● **PROBLEM**: In the passage on contrast agent concentration, what overall range is given for the concentration of the transient contrast agent in the injectable composition?

The concentration of the transient contrast agent in the injectable compositions can vary depending upon the application. In one aspect, the concentration of the transient contrast agent in the injectable composition is from 10 mgI/mL to 1,000 mgI/mL, or is 10 mgI/mL, 25 mgI/mL, 50 mgI/mL, 75 mgI/mL, 100 mgI/mL, 125 mgI/mL, 150 mgI/mL, 175 mgI/mL, 200 mgI/mL, 225 mgI/mL, 250 mgI/mL, 275 mgI/mL, 300 mgI/mL, 325 mgI/mL, 350 mgI/mL, 375 mgI/mL, 400 mgI/mL, 425 mgI/mL, 450 mgI/mL, 475 mgI/mL, 500 mgI/mL, 525 mgI/mL, 550 mgI/mL, 575 mgI/mL, 600 mgI/mL, 625 mgI/mL, 650 mgI/mL, 675 mgI/mL, 700 mgI/mL, 725 mgI/mL, 750 mgI/mL, 775 mgI/mL, 800 mgI/mL, 825 mgI/mL, 850 mgI/mL, 875 mgI/mL, 900 mgI/mL, 925 mgI/mL, 950 mgI/mL, 975 mgI/mL, or 1,000 mgI/mL, 100 mgI/mL, 100 mgI/mL, 100 mgI/mL, 100 mgI/mL, 100 mgI/mL, 100 mgI/mL, where any value can be a lower and upper end-point of a range (e.g., 400 mgI/mL to 600 mgI/mL, etc.).

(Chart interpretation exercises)
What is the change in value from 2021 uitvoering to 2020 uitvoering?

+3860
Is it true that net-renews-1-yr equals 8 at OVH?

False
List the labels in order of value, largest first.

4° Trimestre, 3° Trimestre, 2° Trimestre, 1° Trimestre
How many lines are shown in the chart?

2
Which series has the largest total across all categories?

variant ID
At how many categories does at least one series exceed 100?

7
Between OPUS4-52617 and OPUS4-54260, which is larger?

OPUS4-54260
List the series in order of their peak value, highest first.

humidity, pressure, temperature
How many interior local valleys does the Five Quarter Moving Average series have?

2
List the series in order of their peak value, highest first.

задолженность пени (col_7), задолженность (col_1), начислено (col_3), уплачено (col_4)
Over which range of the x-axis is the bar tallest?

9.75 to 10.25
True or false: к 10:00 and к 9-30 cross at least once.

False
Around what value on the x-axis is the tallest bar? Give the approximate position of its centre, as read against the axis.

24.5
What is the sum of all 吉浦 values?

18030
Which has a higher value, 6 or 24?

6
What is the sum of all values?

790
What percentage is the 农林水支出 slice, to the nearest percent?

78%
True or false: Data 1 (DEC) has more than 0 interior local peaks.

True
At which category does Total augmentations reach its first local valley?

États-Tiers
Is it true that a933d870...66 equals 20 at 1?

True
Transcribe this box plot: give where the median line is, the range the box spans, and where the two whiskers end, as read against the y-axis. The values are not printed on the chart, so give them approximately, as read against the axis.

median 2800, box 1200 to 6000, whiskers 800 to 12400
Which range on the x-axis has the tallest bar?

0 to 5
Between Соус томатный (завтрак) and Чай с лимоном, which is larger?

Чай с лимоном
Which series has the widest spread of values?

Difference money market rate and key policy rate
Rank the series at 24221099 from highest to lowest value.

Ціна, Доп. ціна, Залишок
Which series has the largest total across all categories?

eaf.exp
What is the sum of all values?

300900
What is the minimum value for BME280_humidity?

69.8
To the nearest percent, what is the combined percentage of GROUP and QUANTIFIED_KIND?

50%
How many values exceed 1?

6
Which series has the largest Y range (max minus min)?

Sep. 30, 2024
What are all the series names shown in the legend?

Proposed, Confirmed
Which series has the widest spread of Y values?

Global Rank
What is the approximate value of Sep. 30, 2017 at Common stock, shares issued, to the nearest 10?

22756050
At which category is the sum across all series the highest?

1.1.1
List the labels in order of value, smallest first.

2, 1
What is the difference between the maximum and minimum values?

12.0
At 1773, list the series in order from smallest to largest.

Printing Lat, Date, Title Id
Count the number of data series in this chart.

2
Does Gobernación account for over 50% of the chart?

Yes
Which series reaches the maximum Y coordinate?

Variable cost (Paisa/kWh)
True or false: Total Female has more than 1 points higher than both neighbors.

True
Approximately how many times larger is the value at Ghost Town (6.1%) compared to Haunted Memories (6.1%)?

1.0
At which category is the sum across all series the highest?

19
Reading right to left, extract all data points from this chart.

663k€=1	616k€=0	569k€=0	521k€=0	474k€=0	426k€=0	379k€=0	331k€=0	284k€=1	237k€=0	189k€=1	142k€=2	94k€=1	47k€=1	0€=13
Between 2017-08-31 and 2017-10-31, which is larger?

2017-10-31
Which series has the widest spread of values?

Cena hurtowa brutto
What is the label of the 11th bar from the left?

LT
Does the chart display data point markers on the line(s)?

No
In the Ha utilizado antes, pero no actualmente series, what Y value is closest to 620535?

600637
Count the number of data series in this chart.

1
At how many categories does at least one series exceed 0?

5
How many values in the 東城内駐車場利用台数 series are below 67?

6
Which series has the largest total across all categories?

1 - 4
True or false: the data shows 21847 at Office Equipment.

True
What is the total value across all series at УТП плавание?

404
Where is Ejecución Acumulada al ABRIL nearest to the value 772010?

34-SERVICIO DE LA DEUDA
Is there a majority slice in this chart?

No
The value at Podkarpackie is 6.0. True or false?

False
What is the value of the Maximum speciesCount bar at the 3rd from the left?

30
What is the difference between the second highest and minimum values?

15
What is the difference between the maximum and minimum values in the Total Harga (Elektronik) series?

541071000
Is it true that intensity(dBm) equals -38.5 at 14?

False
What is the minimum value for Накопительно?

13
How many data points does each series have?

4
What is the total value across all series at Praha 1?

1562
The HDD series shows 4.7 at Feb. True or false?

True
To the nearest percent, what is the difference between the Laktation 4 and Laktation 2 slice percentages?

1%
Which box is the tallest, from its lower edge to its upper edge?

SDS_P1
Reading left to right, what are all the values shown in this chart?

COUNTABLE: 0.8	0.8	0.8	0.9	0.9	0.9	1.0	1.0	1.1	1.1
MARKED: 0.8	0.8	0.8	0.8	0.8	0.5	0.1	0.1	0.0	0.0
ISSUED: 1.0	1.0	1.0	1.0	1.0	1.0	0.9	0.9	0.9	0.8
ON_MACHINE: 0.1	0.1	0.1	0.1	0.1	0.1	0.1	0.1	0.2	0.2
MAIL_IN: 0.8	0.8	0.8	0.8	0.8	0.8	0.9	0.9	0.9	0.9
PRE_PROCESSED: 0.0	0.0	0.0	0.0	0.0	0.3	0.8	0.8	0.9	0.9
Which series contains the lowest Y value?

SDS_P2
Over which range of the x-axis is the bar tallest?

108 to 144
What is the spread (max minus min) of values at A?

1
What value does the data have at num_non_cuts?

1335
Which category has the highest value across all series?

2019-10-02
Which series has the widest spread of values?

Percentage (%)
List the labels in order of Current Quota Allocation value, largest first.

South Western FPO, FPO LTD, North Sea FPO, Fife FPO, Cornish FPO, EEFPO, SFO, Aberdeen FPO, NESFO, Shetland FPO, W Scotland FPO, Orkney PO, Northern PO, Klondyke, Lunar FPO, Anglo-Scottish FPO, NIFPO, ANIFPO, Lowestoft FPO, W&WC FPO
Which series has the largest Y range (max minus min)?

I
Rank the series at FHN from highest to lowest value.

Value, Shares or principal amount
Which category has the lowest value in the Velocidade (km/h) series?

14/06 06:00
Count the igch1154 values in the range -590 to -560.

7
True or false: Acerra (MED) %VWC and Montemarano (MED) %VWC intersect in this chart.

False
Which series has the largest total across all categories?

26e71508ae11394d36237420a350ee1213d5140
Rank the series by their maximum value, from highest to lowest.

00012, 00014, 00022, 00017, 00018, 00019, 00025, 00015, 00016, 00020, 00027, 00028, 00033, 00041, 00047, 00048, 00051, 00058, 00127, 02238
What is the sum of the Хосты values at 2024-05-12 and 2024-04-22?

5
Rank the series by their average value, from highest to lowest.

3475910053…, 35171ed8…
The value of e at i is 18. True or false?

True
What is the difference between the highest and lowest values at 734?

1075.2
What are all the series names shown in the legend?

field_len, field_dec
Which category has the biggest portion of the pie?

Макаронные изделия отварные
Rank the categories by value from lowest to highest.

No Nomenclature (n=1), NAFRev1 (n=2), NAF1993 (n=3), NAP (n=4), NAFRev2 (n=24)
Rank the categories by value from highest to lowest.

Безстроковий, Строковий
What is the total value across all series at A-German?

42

● **WRITTEN ANSWER**: From 10 mgI/mL to 1,000 mgI/mL.